Introducing Pixel Duck and Rubber Duck: Two Ways to Create AI Motion Graphics in Malloy
June 2, 2026
Malloy now gives you two ways to make AI motion graphics.
Both can turn a prompt into an animation. The difference is not which one is "better" in every situation. It is what you need more in that moment: fast exploration or a more designed result.
That is why we are launching two new modes:
Pixel Duck
Fast and lightweight
Rubber Duck
Polished and composed
Pixel Duck is for fast ideas, quick edits, and everyday motion graphics.
Rubber Duck is for animations that need stronger visual direction, richer composition, and a more finished feel.
Same Malloy. Same prompt box. Two different creative choices.
Meet Pixel Duck
Pixel Duck is the fast option.
Use it when you want a motion graphic quickly and you do not need to overthink the result. It is especially good for simple prompts, quick drafts, lightweight animations, and straightforward ideas.
The type of animation matters less than the moment you are in. Choose
Pixel Duck when speed, iteration, or a clean first pass matters more than deeper visual interpretation.
Pixel Duck is especially useful when you are trying ideas. You can test a few prompts, see what works, and keep moving.
That speed is the point.
Pixel Duck helps you explore quickly before you decide what deserves more polish.
If your video needs a clean animated moment fast, choose
Pixel Duck.
Meet Rubber Duck
Rubber Duck is the polished option.
Use it when the animation needs to feel more intentional, composed, and visually rich.
The type of animation matters less than the level of polish you want. Choose
Rubber Duck when you want the agent to spend more effort interpreting the prompt, shaping the scene, and making stronger visual choices.
Rubber Duck is better when the scene needs more visual direction before it becomes final motion. It can spend more attention on how the animation should be composed: the layout, spacing, hierarchy, style, and overall feel.
You also do not need to explain every visual detail. With
Rubber Duck, a shorter prompt can work better because it gives the agent more room to be creative with the generation. Describe the outcome you want, then let it make more of the composition, style, and motion choices.
Rubber Duck currently focuses on one polished scene at a time. If your prompt describes multiple scenes, it will turn that direction into a single composed animation moment rather than generating a full multi-scene sequence.
That does not mean
Rubber Duck is always the right choice. It is best when you care more about polish than speed. Expect stronger layout, better visual balance, richer scene styling, and a more finished look.
If your animation needs to feel like a key part of the video, choose
Rubber Duck.
Which one should you choose?
The practical choice is simple: use the mode that matches the job.
| What you need | Best choice |
|---|---|
| You want speed or a quick draft | |
| You are exploring ideas quickly | |
| You need a simple animation or lightweight idea | |
| You care more about visual polish | |
| You want richer composition or stronger style | |
| You want to use fewer words and leave more creative choices to the agent | |
| You want the animation to feel finished and production-ready | |
| You need one polished scene, not a full multi-scene sequence |
Choose
Pixel Duck when you want speed, a quick draft, a simple animation, or a lightweight idea. It is ideal for exploring ideas quickly.
Choose
Rubber Duck when you care more about visual polish, richer composition, stronger style, or a more finished result. It is better when the animation needs to look intentional and production-ready.

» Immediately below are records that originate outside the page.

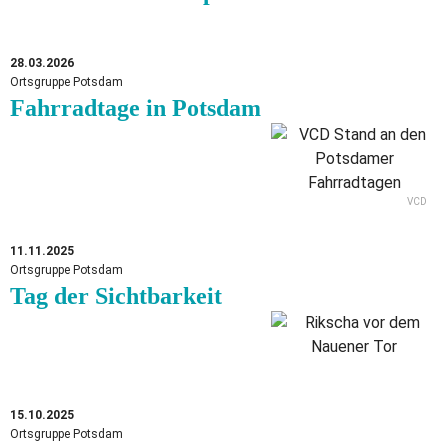
28.03.2026
Ortsgruppe Potsdam
Fahrradtage in Potsdam
VCD
11.11.2025
Ortsgruppe Potsdam
Tag der Sichtbarkeit
15.10.2025
Ortsgruppe Potsdam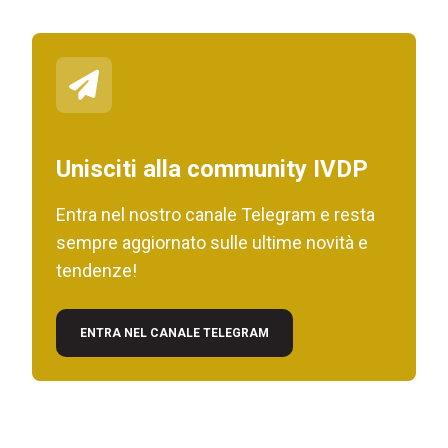
Unisciti alla community IVDP
Entra nel nostro canale Telegram e resta
sempre aggiornato sulle ultime novità e
tendenze!
ENTRA NEL CANALE TELEGRAM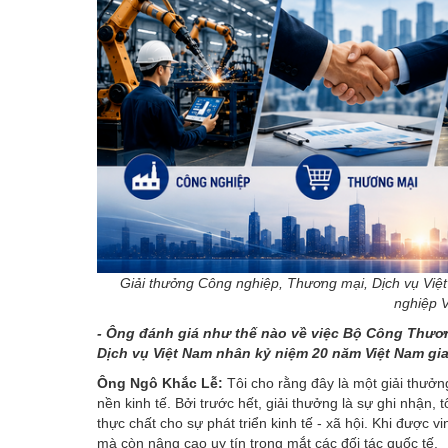
Giải thưởng Công nghiệp, Thương mại, Dịch vụ Việ
nghiệp V
- Ông đánh giá như thế nào về việc Bộ Công Thươ
Dịch vụ Việt Nam nhân kỷ niệm 20 năm Việt Nam g
Ông Ngô Khắc Lễ:
Tôi cho rằng đây là một giải thưởn
nền kinh tế. Bởi trước hết, giải thưởng là sự ghi nhận,
thực chất cho sự phát triển kinh tế - xã hội. Khi được 
mà còn nâng cao uy tín trong mắt các đối tác quốc tế.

It also works well when you want to use fewer words. A clear, open-ended prompt gives
Rubber Duck more creative space to interpret the idea and design the scene for you.
Use
Rubber Duck for a single designed scene. If you want a video with multiple separate scenes, create each scene intentionally instead of expecting one
Rubber Duck prompt to generate the full sequence.
Rule of thumb:
Use
Pixel Duck when you want to move fast. Use
Rubber Duck when you want it to look more designed.
Same Prompt, Different Feel
The best way to understand the difference is to try the same prompt in both modes.

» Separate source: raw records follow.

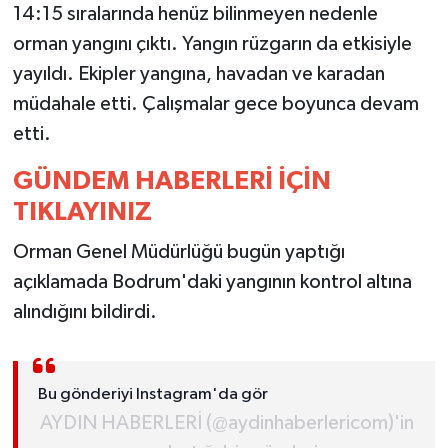
14:15 sıralarında henüz bilinmeyen nedenle
orman yangını çıktı. Yangın rüzgarın da etkisiyle
MAGAZİN
yayıldı. Ekipler yangına, havadan ve karadan
ÖZEL HABER
müdahale etti. Çalışmalar gece boyunca devam
etti.
SAĞLIK
GÜNDEM HABERLERİ İÇİN
ŞİRKET HABERLERİ
TIKLAYINIZ
Orman Genel Müdürlüğü bugün yaptığı
SİYASET
açıklamada Bodrum'daki yangının kontrol altına
SPOR
alındığını bildirdi.
TEKNOLOJİ
Bu gönderiyi Instagram'da gör
YAŞAM
AYDIN HABERLERİ (@aydinhaberlericom)'in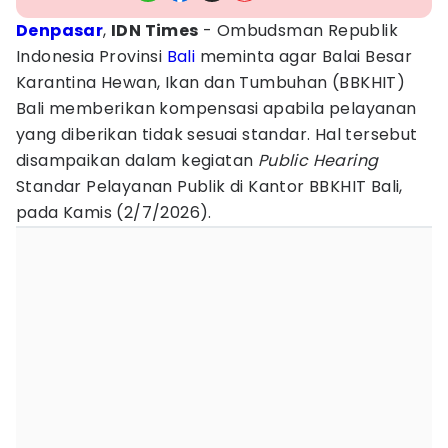
Denpasar
,
IDN Times
- Ombudsman Republik
Indonesia Provinsi
Bali
meminta agar Balai Besar
Karantina Hewan, Ikan dan Tumbuhan (BBKHIT)
Bali memberikan kompensasi apabila pelayanan
yang diberikan tidak sesuai standar. Hal tersebut
disampaikan dalam kegiatan
Public Hearing
Standar Pelayanan Publik di Kantor BBKHIT Bali,
pada Kamis (2/7/2026).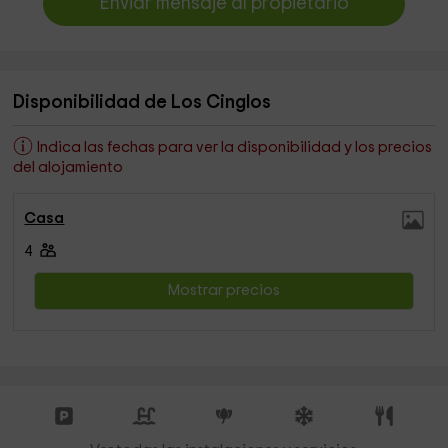
Enviar mensaje al propietario
Disponibilidad de Los Cinglos
Indica las fechas para ver la disponibilidad y los precios
del alojamiento
Casa
4
Mostrar precios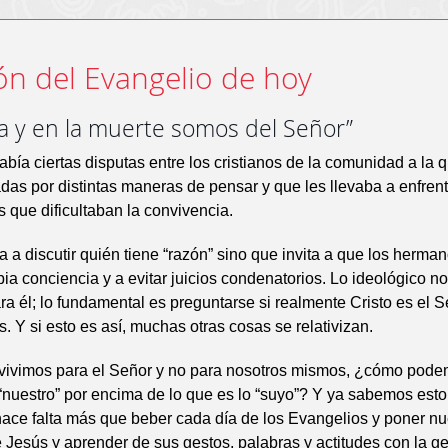
ón del Evangelio de hoy
da y en la muerte somos del Señor”
bía ciertas disputas entre los cristianos de la comunidad a la 
das por distintas maneras de pensar y que les llevaba a enfren
s que dificultaban la convivencia.
a a discutir quién tiene “razón” sino que invita a que los herma
ia conciencia y a evitar juicios condenatorios. Lo ideológico n
ra él; lo fundamental es preguntarse si realmente Cristo es el 
s. Y si esto es así, muchas otras cosas se relativizan.
 vivimos para el Señor y no para nosotros mismos, ¿cómo pod
“nuestro” por encima de lo que es lo “suyo”? Y ya sabemos est
hace falta más que beber cada día de los Evangelios y poner nu
de Jesús y aprender de sus gestos, palabras y actitudes con la ge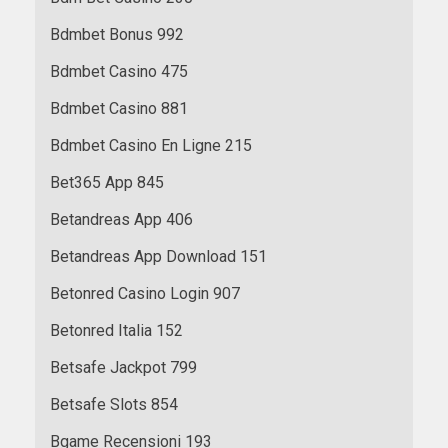
Bdmbet Bonus 992
Bdmbet Casino 475
Bdmbet Casino 881
Bdmbet Casino En Ligne 215
Bet365 App 845
Betandreas App 406
Betandreas App Download 151
Betonred Casino Login 907
Betonred Italia 152
Betsafe Jackpot 799
Betsafe Slots 854
Bgame Recensioni 193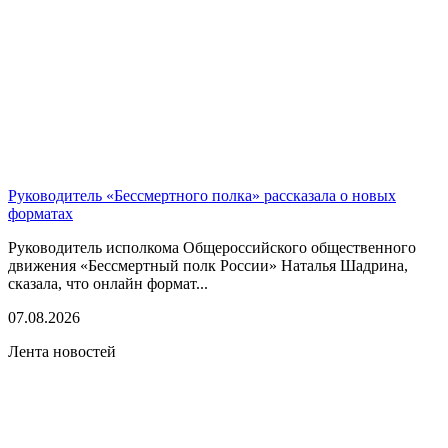
Руководитель «Бессмертного полка» рассказала о новых
форматах
Руководитель исполкома Общероссийского общественного
движения «Бессмертный полк России» Наталья Шадрина,
сказала, что онлайн формат...
07.08.2026
Лента новостей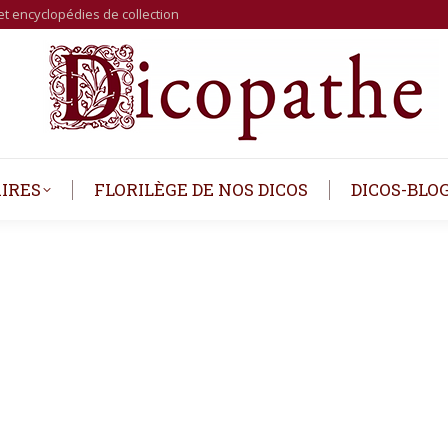
et encyclopédies de collection
IRES
FLORILÈGE DE NOS DICOS
DICOS-BLO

Here is the same compound interest idea generated in both modes.
Both videos used the same prompt:
generate an animation to explain compound interest
Here is a second example, this time using the iceberg model.
Both videos used the same prompt:
generate an animation to explain the iceberg model
Here is a final example, this time using a poker lower third.

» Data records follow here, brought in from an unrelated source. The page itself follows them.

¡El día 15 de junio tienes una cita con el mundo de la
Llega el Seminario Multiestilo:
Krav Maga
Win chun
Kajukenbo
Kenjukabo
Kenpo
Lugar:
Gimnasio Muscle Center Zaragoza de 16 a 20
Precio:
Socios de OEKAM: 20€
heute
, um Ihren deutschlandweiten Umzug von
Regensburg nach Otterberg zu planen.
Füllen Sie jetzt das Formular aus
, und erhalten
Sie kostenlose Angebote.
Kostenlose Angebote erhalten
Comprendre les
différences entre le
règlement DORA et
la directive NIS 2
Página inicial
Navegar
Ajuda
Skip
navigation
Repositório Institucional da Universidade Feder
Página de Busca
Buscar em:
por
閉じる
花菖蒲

Both videos used the same prompt:
Generate a casino poker intro lower third for a high-stakes poker video.
Two Modes, One Goal
Pixel Duck and
Rubber Duck are not about making the choice complicated.
They are about giving you control over the moment.
Sometimes you need a useful motion graphic right now. Sometimes you want the animation to carry more of the video.
Now Malloy lets you choose.
Use
Pixel Duck when speed matters.
Use
Rubber Duck when composition, style, and polish matter.
Try both inside Malloy Studio and see which one fits your next animation.